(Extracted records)
****
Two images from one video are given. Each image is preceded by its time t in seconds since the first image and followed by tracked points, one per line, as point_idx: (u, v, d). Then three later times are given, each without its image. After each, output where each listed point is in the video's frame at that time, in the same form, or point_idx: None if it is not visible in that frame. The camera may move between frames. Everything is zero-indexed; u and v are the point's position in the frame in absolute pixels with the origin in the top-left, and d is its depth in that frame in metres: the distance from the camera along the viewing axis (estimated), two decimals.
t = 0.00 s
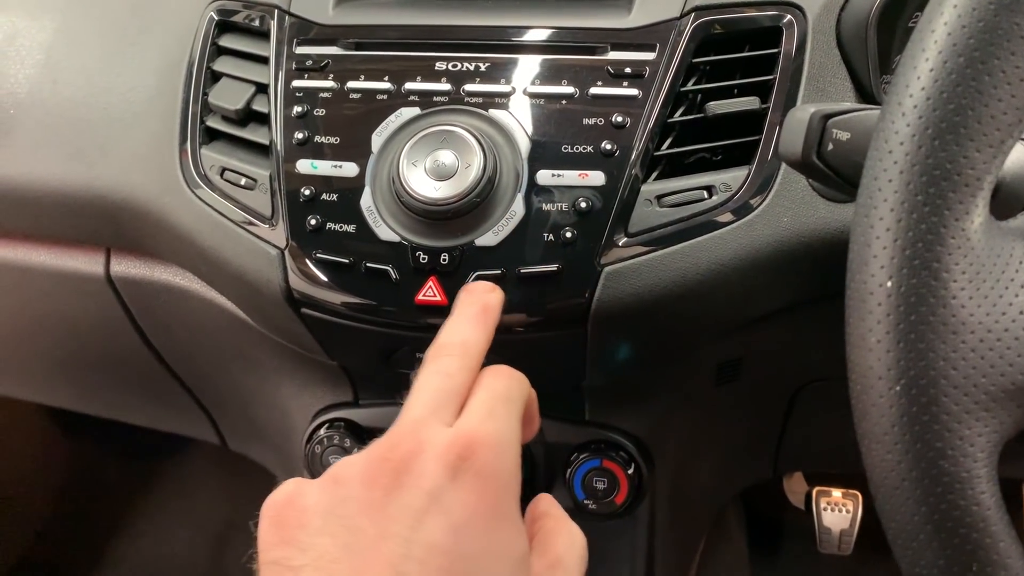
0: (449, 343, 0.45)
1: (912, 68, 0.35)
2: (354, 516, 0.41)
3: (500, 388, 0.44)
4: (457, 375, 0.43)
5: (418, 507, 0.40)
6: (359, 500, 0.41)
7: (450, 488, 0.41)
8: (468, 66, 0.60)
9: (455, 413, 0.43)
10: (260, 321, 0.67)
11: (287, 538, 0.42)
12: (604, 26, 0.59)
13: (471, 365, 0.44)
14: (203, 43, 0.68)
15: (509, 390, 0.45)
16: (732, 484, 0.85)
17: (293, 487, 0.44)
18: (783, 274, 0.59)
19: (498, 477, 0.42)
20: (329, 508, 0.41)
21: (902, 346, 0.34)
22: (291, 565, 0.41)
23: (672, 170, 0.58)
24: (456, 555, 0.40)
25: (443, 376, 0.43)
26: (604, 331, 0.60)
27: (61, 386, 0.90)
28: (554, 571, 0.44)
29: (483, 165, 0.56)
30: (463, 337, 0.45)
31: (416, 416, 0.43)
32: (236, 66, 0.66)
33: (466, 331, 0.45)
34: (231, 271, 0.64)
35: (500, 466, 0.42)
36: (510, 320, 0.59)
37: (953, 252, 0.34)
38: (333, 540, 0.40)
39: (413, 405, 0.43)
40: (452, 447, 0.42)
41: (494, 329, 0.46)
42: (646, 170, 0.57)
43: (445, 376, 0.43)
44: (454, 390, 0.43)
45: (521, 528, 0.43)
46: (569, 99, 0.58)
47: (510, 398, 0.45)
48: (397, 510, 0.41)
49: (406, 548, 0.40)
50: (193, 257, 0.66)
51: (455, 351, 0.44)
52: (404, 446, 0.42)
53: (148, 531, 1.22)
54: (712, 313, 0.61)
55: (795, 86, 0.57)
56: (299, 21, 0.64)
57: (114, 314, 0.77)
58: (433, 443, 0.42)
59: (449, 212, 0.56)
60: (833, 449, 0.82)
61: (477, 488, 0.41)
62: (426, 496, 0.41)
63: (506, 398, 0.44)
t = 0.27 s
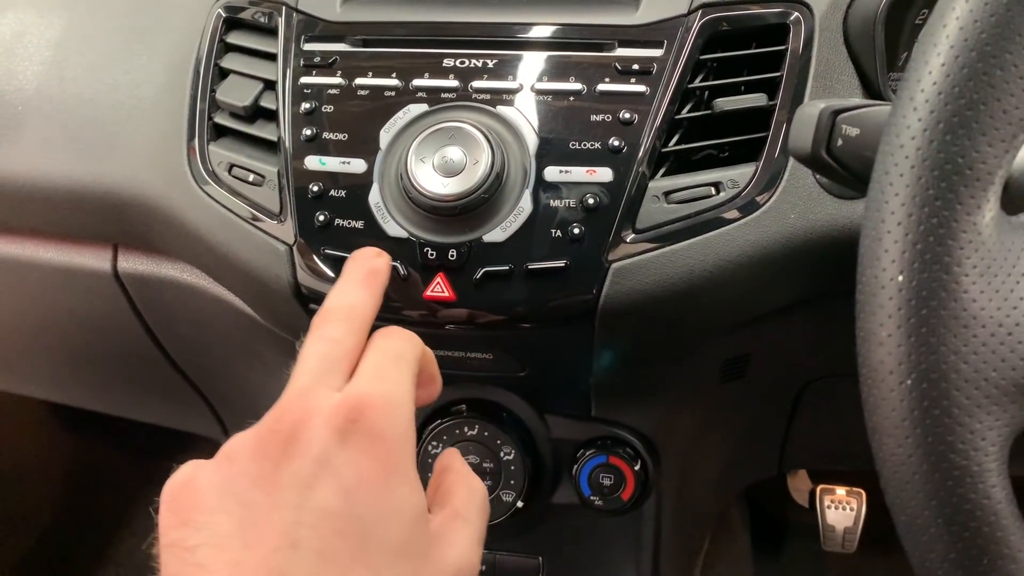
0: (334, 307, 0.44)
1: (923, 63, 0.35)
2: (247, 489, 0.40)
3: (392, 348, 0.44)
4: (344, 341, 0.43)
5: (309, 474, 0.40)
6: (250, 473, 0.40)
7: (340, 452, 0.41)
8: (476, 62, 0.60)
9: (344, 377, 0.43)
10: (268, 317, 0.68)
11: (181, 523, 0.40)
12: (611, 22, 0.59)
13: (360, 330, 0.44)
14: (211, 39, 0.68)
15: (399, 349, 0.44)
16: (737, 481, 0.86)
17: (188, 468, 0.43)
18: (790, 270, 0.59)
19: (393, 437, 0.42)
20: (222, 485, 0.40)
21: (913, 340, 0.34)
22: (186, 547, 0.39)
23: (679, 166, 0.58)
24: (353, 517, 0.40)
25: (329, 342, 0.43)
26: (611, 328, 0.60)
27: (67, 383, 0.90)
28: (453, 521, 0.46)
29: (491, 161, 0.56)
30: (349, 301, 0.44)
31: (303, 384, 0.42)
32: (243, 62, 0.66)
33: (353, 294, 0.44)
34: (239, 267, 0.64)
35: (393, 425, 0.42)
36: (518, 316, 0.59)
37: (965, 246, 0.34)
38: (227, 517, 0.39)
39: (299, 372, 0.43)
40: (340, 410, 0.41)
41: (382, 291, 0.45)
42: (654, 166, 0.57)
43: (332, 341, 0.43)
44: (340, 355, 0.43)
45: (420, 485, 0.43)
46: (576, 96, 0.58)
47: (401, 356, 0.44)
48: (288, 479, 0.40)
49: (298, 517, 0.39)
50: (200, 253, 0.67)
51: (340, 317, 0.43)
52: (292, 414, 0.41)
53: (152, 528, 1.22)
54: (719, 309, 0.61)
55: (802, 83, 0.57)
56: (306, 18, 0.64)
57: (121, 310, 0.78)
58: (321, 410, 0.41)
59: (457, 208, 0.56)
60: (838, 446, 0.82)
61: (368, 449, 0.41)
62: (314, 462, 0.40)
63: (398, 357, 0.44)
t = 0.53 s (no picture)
0: (320, 234, 0.44)
1: (926, 62, 0.35)
2: (235, 414, 0.41)
3: (379, 273, 0.43)
4: (330, 266, 0.43)
5: (297, 397, 0.40)
6: (239, 399, 0.41)
7: (327, 373, 0.41)
8: (477, 62, 0.60)
9: (331, 302, 0.43)
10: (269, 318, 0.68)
11: (173, 451, 0.42)
12: (612, 22, 0.59)
13: (347, 254, 0.43)
14: (212, 40, 0.68)
15: (387, 273, 0.44)
16: (739, 482, 0.85)
17: (180, 399, 0.44)
18: (792, 270, 0.59)
19: (380, 358, 0.41)
20: (212, 412, 0.42)
21: (917, 340, 0.34)
22: (177, 476, 0.41)
23: (681, 166, 0.58)
24: (342, 439, 0.40)
25: (316, 268, 0.43)
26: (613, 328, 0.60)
27: (68, 384, 0.90)
28: (453, 446, 0.45)
29: (493, 161, 0.56)
30: (334, 227, 0.43)
31: (290, 309, 0.42)
32: (245, 63, 0.66)
33: (337, 220, 0.44)
34: (240, 268, 0.64)
35: (379, 343, 0.41)
36: (520, 317, 0.59)
37: (969, 246, 0.34)
38: (218, 446, 0.41)
39: (286, 298, 0.43)
40: (326, 333, 0.41)
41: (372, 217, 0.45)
42: (656, 166, 0.57)
43: (318, 266, 0.43)
44: (327, 280, 0.43)
45: (414, 407, 0.42)
46: (578, 96, 0.58)
47: (390, 282, 0.43)
48: (274, 402, 0.41)
49: (286, 439, 0.40)
50: (201, 253, 0.66)
51: (327, 241, 0.43)
52: (279, 337, 0.42)
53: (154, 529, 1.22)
54: (721, 310, 0.61)
55: (804, 82, 0.57)
56: (307, 18, 0.64)
57: (122, 311, 0.78)
58: (308, 333, 0.41)
59: (458, 208, 0.56)
60: (840, 446, 0.82)
61: (356, 371, 0.41)
62: (302, 385, 0.40)
63: (386, 282, 0.43)
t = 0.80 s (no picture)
0: (436, 329, 0.42)
1: (918, 84, 0.36)
2: (324, 519, 0.40)
3: (496, 381, 0.41)
4: (438, 365, 0.41)
5: (388, 511, 0.39)
6: (331, 501, 0.40)
7: (421, 490, 0.39)
8: (475, 77, 0.60)
9: (438, 407, 0.41)
10: (268, 331, 0.68)
11: (262, 547, 0.41)
12: (609, 36, 0.59)
13: (469, 354, 0.42)
14: (210, 53, 0.68)
15: (504, 382, 0.41)
16: (739, 491, 0.86)
17: (278, 493, 0.43)
18: (789, 282, 0.59)
19: (480, 474, 0.39)
20: (304, 514, 0.41)
21: (910, 360, 0.34)
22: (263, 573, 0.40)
23: (678, 179, 0.58)
24: (425, 563, 0.38)
25: (424, 366, 0.41)
26: (611, 340, 0.60)
27: (68, 395, 0.90)
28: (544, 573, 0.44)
29: (491, 175, 0.56)
30: (451, 323, 0.42)
31: (392, 411, 0.41)
32: (243, 76, 0.66)
33: (456, 318, 0.42)
34: (239, 281, 0.64)
35: (484, 462, 0.39)
36: (518, 330, 0.59)
37: (961, 266, 0.34)
38: (302, 551, 0.39)
39: (389, 398, 0.41)
40: (426, 446, 0.39)
41: (493, 322, 0.44)
42: (652, 179, 0.58)
43: (426, 365, 0.41)
44: (435, 382, 0.41)
45: (509, 533, 0.40)
46: (575, 110, 0.58)
47: (505, 391, 0.41)
48: (364, 514, 0.39)
49: (369, 559, 0.38)
50: (201, 267, 0.67)
51: (442, 337, 0.41)
52: (376, 444, 0.40)
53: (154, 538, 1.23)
54: (719, 322, 0.61)
55: (800, 95, 0.57)
56: (305, 32, 0.64)
57: (122, 323, 0.78)
58: (409, 441, 0.40)
59: (456, 222, 0.57)
60: (839, 454, 0.82)
61: (451, 490, 0.39)
62: (395, 498, 0.39)
63: (501, 392, 0.41)
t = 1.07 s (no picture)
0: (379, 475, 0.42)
1: (909, 100, 0.36)
2: None
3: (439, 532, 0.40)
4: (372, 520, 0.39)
5: None
6: None
7: None
8: (474, 88, 0.61)
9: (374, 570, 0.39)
10: (268, 339, 0.68)
11: None
12: (608, 48, 0.60)
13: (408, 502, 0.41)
14: (212, 63, 0.68)
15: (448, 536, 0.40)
16: (737, 498, 0.86)
17: None
18: (785, 291, 0.60)
19: None
20: None
21: (902, 372, 0.35)
22: None
23: (675, 189, 0.59)
24: None
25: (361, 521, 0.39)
26: (609, 349, 0.61)
27: (69, 402, 0.91)
28: None
29: (489, 186, 0.57)
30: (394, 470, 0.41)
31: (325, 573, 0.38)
32: (244, 87, 0.66)
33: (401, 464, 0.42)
34: (240, 290, 0.65)
35: None
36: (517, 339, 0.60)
37: (952, 279, 0.35)
38: None
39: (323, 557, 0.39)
40: None
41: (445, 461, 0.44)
42: (650, 189, 0.58)
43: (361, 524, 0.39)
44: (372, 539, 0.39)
45: None
46: (573, 120, 0.59)
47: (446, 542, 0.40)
48: None
49: None
50: (202, 276, 0.67)
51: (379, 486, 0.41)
52: None
53: (155, 544, 1.23)
54: (716, 331, 0.61)
55: (796, 106, 0.58)
56: (306, 43, 0.65)
57: (123, 331, 0.78)
58: None
59: (455, 232, 0.57)
60: (837, 462, 0.82)
61: None
62: None
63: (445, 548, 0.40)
****
■ Exercise description
All lines above starting at the one with "55: (795, 86, 0.57)" and ending at the one with "2: (247, 489, 0.40)", inclusive, are to be printed again exactly, with the pictures left out.

■ Task answer
55: (795, 86, 0.57)
56: (299, 21, 0.64)
57: (114, 314, 0.77)
58: (433, 443, 0.42)
59: (449, 212, 0.56)
60: (833, 449, 0.82)
61: (477, 488, 0.41)
62: (426, 496, 0.41)
63: (506, 398, 0.44)
t = 0.27 s
0: (334, 307, 0.44)
1: (923, 63, 0.35)
2: (247, 489, 0.40)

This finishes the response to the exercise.